The superintendent said the proposed plan allows for a three-week buffer between when students return from winter recess and the beginning of full-time, in-person instruction.
“With this buffer we will have a better grasp as to whether or not the virus is under control, both in and out of school settings,” Secaur said.
The superintendent added if the area is put in any of the zones, the plan will be put on hold . He added that everyone in the district needed to agree to make the sacrifices necessary.
“We must all be disciplined and make safe decisions for ourselves, our loved ones and those around us,” he said. “We know it is not easy. As Teddy Roosevelt stated, ‘Nothing in the world is worth having or worth doing unless it means effort, pain, difficulty.’”

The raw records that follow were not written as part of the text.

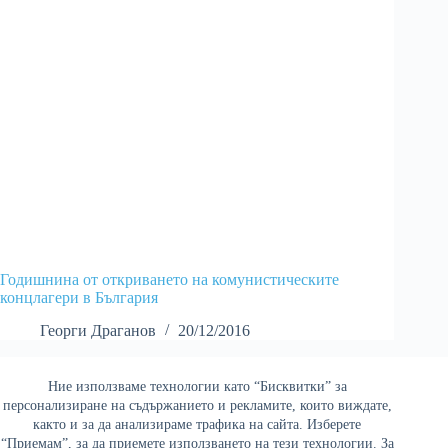
Годишнина от откриването на комунистическите
концлагери в България
Георги Драганов
20/12/2016
Ние използваме технологии като “Бисквитки” за
Най-четени
персонализиране на съдържанието и рекламите, които виждате,
както и за да анализираме трафика на сайта. Изберете
“Приемам”, за да приемете използването на тези технологии. За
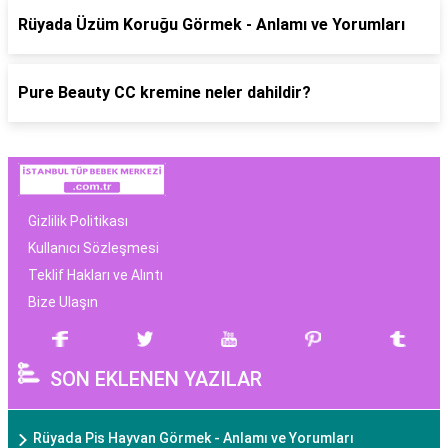
Rüyada Üzüm Koruğu Görmek - Anlamı ve Yorumları
Pure Beauty CC kremine neler dahildir?
Gizlilik Politikası
Kullanıcı Sözleşmesi
Teklif Hakları ve Alıntı
Bize Ulaşın
SON EKLENEN YAZILAR
Rüyada Pis Hayvan Görmek - Anlamı ve Yorumları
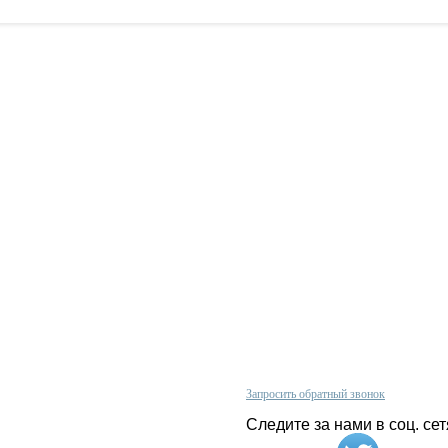
Проконсультируйтесь с нашим
олитика конфиденциальности
менеджером по телефону
арантии
+380 (67)
624 33 44
 нас
Запросить обратный звонок
арта сайта
Следите за нами в соц. сет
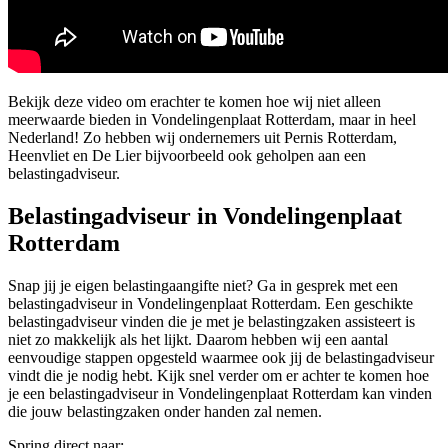
Bekijk deze video om erachter te komen hoe wij niet alleen
meerwaarde bieden in Vondelingenplaat Rotterdam, maar in heel
Nederland! Zo hebben wij ondernemers uit Pernis Rotterdam,
Heenvliet en De Lier bijvoorbeeld ook geholpen aan een
belastingadviseur.
Belastingadviseur in Vondelingenplaat
Rotterdam
Snap jij je eigen belastingaangifte niet? Ga in gesprek met een
belastingadviseur in Vondelingenplaat Rotterdam. Een geschikte
belastingadviseur vinden die je met je belastingzaken assisteert is
niet zo makkelijk als het lijkt. Daarom hebben wij een aantal
eenvoudige stappen opgesteld waarmee ook jij de belastingadviseur
vindt die je nodig hebt. Kijk snel verder om er achter te komen hoe
je een belastingadviseur in Vondelingenplaat Rotterdam kan vinden
die jouw belastingzaken onder handen zal nemen.
Spring direct naar:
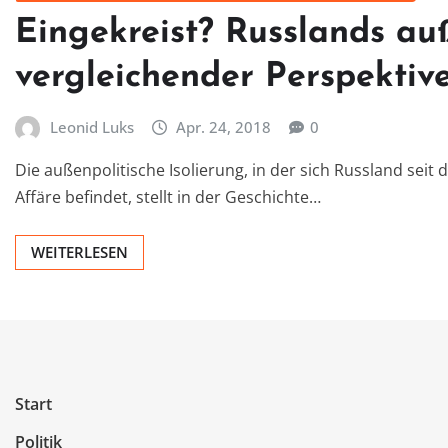
Eingekreist? Russlands auß
vergleichender Perspektiv
Leonid Luks
Apr. 24, 2018
0
Die außenpolitische Isolierung, in der sich Russland seit
Affäre befindet, stellt in der Geschichte…
WEITERLESEN
Start
Politik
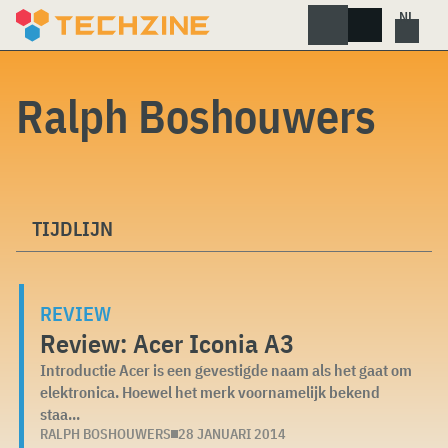
Skip
to
content
Ralph Boshouwers
TIJDLIJN
REVIEW
Review: Acer Iconia A3
Introductie Acer is een gevestigde naam als het gaat om
elektronica. Hoewel het merk voornamelijk bekend
staa...
RALPH BOSHOUWERS
28 JANUARI 2014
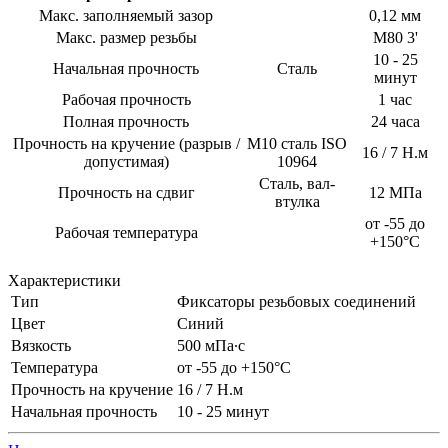
Макс. заполняемый зазор
0,12 мм
Макс. размер резьбы
М80 3'
10 - 25
Начальная прочность
Сталь
минут
Рабочая прочность
1 час
Полная прочность
24 часа
Прочность на кручение (разрыв /
М10 сталь ISO
16 / 7 Н.м
допустимая)
10964
Сталь, вал-
Прочность на сдвиг
12 МПа
втулка
от -55 до
Рабочая температура
+150°С
Характеристики
Тип
Фиксаторы резьбовых соединений
Цвет
Синий
Вязкость
500 мПа∙с
Температура
от -55 до +150°С
Прочность на кручение
16 / 7 Н.м
Начальная прочность
10 - 25 минут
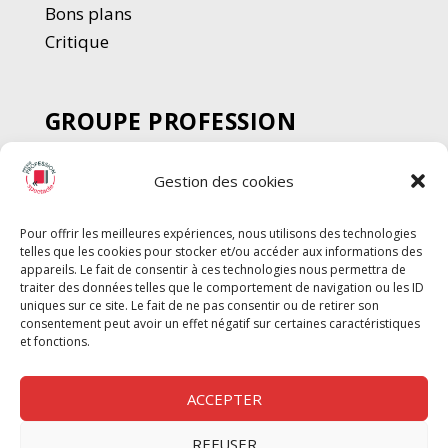
Bons plans
Critique
GROUPE PROFESSION
SPECTACLE
Gestion des cookies
Chèque Intermittents
Henotes
Pour offrir les meilleures expériences, nous utilisons des technologies
Chèque Compta
telles que les cookies pour stocker et/ou accéder aux informations des
Chèque Emploi Spectacle
appareils. Le fait de consentir à ces technologies nous permettra de
traiter des données telles que le comportement de navigation ou les ID
G-Pods
uniques sur ce site. Le fait de ne pas consentir ou de retirer son
consentement peut avoir un effet négatif sur certaines caractéristiques
Profession Audio-visuel
Suivre
Suivre
et fonctions.
Le Cahier Pro
ACCEPTER
REFUSER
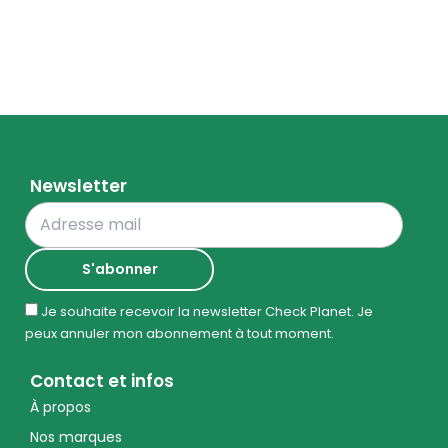
Newsletter
Je souhaite recevoir la newsletter Check Planet. Je
peux annuler mon abonnement à tout moment.
Contact et infos
À propos
Nos marques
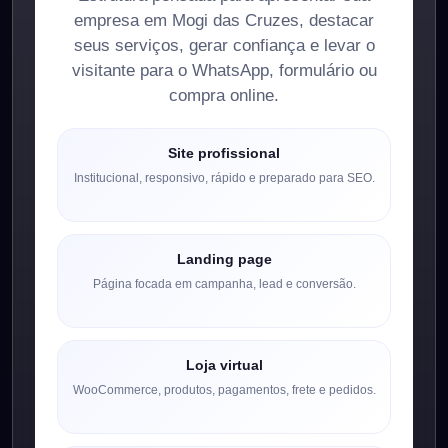
empresa em Mogi das Cruzes, destacar
seus serviços, gerar confiança e levar o
visitante para o WhatsApp, formulário ou
compra online.
Site profissional
Institucional, responsivo, rápido e preparado para SEO.
Landing page
Página focada em campanha, lead e conversão.
Loja virtual
WooCommerce, produtos, pagamentos, frete e pedidos.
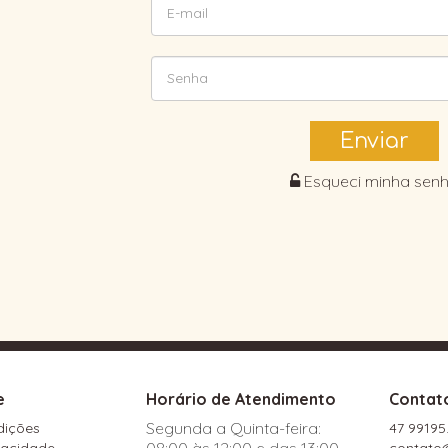
Enviar
Esqueci minha sen
e
Horário de Atendimento
Contat
Segunda a Quinta-feira:
dições
47 9919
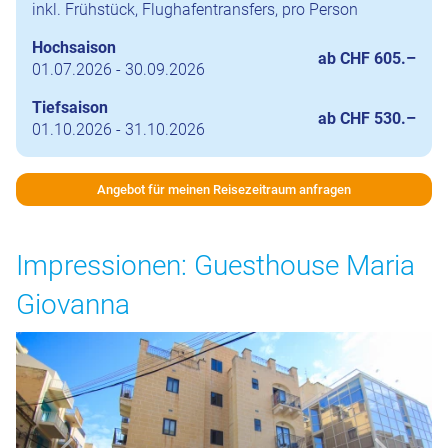
inkl. Frühstück, Flughafentransfers, pro Person
Hochsaison
ab CHF 605.–
01.07.2026 - 30.09.2026
Tiefsaison
ab CHF 530.–
01.10.2026 - 31.10.2026
Angebot für meinen Reisezeitraum anfragen
Impressionen: Guesthouse Maria
Giovanna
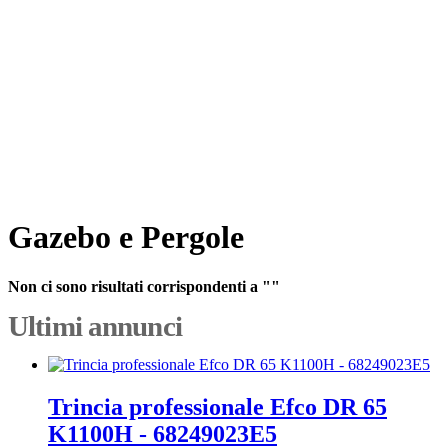
Gazebo e Pergole
Non ci sono risultati corrispondenti a ""
Ultimi annunci
Trincia professionale Efco DR 65
K1100H - 68249023E5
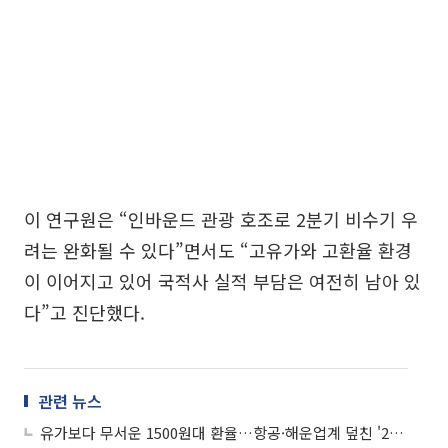
이 연구원은 “인바운드 관광 호조로 2분기 비수기 우
려는 완화될 수 있다”면서도 “고유가와 고환율 환경
이 이어지고 있어 국적사 실적 부담은 여전히 남아 있
다”고 진단했다.
관련 뉴스
유가보다 무서운 1500원대 환율…항공·해운업계 덮친 '2차 충격’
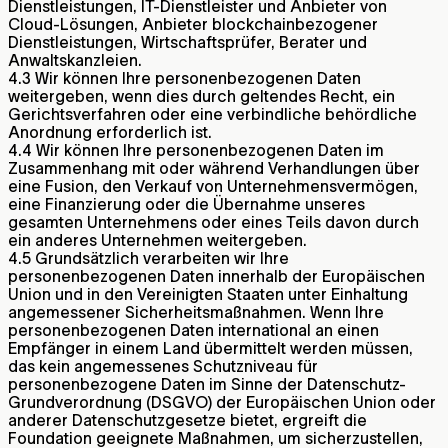
Dienstleistungen, IT-Dienstleister und Anbieter von
Cloud-Lösungen, Anbieter blockchainbezogener
Dienstleistungen, Wirtschaftsprüfer, Berater und
Anwaltskanzleien.
4.3 Wir können Ihre personenbezogenen Daten
weitergeben, wenn dies durch geltendes Recht, ein
Gerichtsverfahren oder eine verbindliche behördliche
Anordnung erforderlich ist.
4.4 Wir können Ihre personenbezogenen Daten im
Zusammenhang mit oder während Verhandlungen über
eine Fusion, den Verkauf von Unternehmensvermögen,
eine Finanzierung oder die Übernahme unseres
gesamten Unternehmens oder eines Teils davon durch
ein anderes Unternehmen weitergeben.
4.5 Grundsätzlich verarbeiten wir Ihre
personenbezogenen Daten innerhalb der Europäischen
Union und in den Vereinigten Staaten unter Einhaltung
angemessener Sicherheitsmaßnahmen. Wenn Ihre
personenbezogenen Daten international an einen
Empfänger in einem Land übermittelt werden müssen,
das kein angemessenes Schutzniveau für
personenbezogene Daten im Sinne der Datenschutz-
Grundverordnung (DSGVO) der Europäischen Union oder
anderer Datenschutzgesetze bietet, ergreift die
Foundation geeignete Maßnahmen, um sicherzustellen,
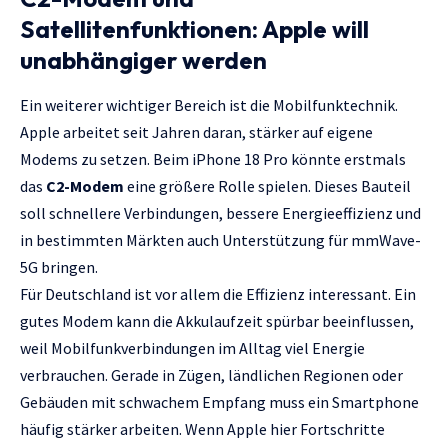
Satellitenfunktionen: Apple will
unabhängiger werden
Ein weiterer wichtiger Bereich ist die Mobilfunktechnik.
Apple arbeitet seit Jahren daran, stärker auf eigene
Modems zu setzen. Beim iPhone 18 Pro könnte erstmals
das
C2-Modem
eine größere Rolle spielen. Dieses Bauteil
soll schnellere Verbindungen, bessere Energieeffizienz und
in bestimmten Märkten auch Unterstützung für mmWave-
5G bringen.
Für Deutschland ist vor allem die Effizienz interessant. Ein
gutes Modem kann die Akkulaufzeit spürbar beeinflussen,
weil Mobilfunkverbindungen im Alltag viel Energie
verbrauchen. Gerade in Zügen, ländlichen Regionen oder
Gebäuden mit schwachem Empfang muss ein Smartphone
häufig stärker arbeiten. Wenn Apple hier Fortschritte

According to the proposed plan, students in grades 6, 9 and 12 will return Jan. 25; grades 7 and 10 Feb. 1; and grades 8 and 11 Feb. 8. A remote option will remain with live-streamed instruction and remote support.
Earlier this year, in response to hybrid learning, parents started up a Facebook group in support of all students returning to school full time. Members of Smithtown Parents Watchdog Group, formerly known as Open Up Branch Brook and Nesconset El, over the last few months have held about half-a-dozen rallies in front of the district’s administration building on Main Street and New York Avenue demanding their children be able to attend school in-person five days a week.
The members of the group were happy to hear the news during the virtual BOE meeting. In a message to TBR a few days later, the Facebook group’s founder Stacy Murphy applauded the parents’ stamina.
“We know that it’s because we never let up, and the parents who truly kept making their voices heard are what made a difference,” she said.